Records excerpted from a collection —

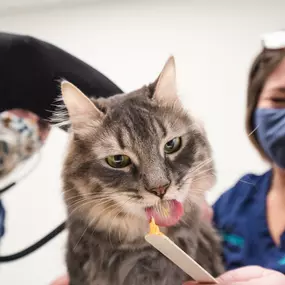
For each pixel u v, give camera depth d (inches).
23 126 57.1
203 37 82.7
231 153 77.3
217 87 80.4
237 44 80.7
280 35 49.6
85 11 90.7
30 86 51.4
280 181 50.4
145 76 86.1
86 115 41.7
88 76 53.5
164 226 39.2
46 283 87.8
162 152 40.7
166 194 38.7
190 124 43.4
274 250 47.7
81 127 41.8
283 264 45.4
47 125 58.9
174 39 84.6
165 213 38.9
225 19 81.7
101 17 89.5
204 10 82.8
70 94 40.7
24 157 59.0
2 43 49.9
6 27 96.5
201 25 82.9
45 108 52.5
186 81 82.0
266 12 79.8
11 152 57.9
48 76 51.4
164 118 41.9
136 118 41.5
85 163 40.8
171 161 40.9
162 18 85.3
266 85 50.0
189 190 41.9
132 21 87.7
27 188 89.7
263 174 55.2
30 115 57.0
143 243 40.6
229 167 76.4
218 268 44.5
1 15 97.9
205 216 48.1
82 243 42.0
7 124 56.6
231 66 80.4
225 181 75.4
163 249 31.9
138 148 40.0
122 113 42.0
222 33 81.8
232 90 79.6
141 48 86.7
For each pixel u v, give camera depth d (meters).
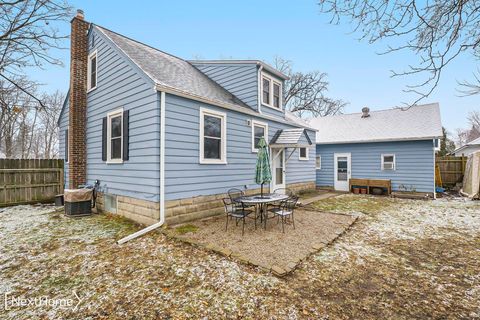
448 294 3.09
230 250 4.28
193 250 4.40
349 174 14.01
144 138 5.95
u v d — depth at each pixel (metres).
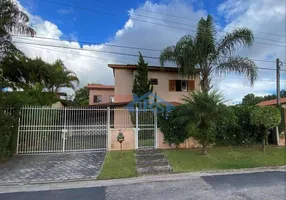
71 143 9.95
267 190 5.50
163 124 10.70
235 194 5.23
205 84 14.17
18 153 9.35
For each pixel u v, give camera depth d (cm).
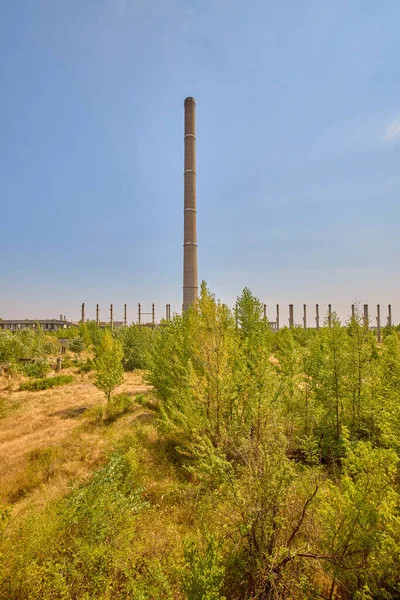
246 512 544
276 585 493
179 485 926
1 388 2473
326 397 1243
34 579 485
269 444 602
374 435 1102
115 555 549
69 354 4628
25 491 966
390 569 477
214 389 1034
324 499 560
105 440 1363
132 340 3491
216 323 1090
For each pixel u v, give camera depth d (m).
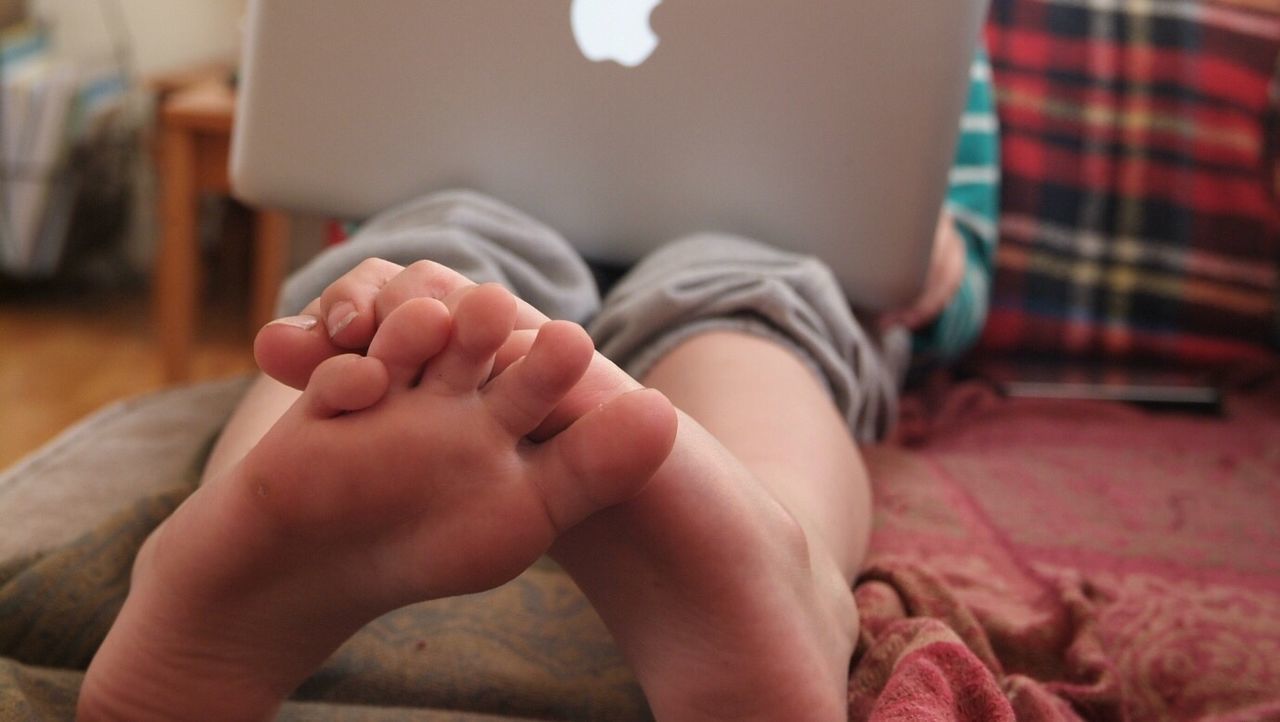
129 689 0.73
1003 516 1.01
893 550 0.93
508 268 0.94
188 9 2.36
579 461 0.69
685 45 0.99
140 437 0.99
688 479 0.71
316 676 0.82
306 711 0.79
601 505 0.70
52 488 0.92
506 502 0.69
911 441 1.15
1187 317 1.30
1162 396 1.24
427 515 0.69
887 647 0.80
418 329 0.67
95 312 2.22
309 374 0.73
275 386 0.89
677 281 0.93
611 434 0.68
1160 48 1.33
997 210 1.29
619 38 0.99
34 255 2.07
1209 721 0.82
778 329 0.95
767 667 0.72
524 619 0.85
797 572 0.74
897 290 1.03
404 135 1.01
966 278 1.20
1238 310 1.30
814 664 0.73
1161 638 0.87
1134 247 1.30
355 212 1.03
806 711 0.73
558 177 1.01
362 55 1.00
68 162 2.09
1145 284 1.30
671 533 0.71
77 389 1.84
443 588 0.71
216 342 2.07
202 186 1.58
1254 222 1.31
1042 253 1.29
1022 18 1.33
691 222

How to complete this task — Among the lines above, find those containing the word "depth" and copy each.

Completed exercise —
For each pixel u v, give camera depth d (inches).
For each pixel u v, give camera depth d (meters).
u v d — depth at each pixel (metres).
For each pixel u v, give camera depth d (cm).
For each pixel u v, give camera depth d (m).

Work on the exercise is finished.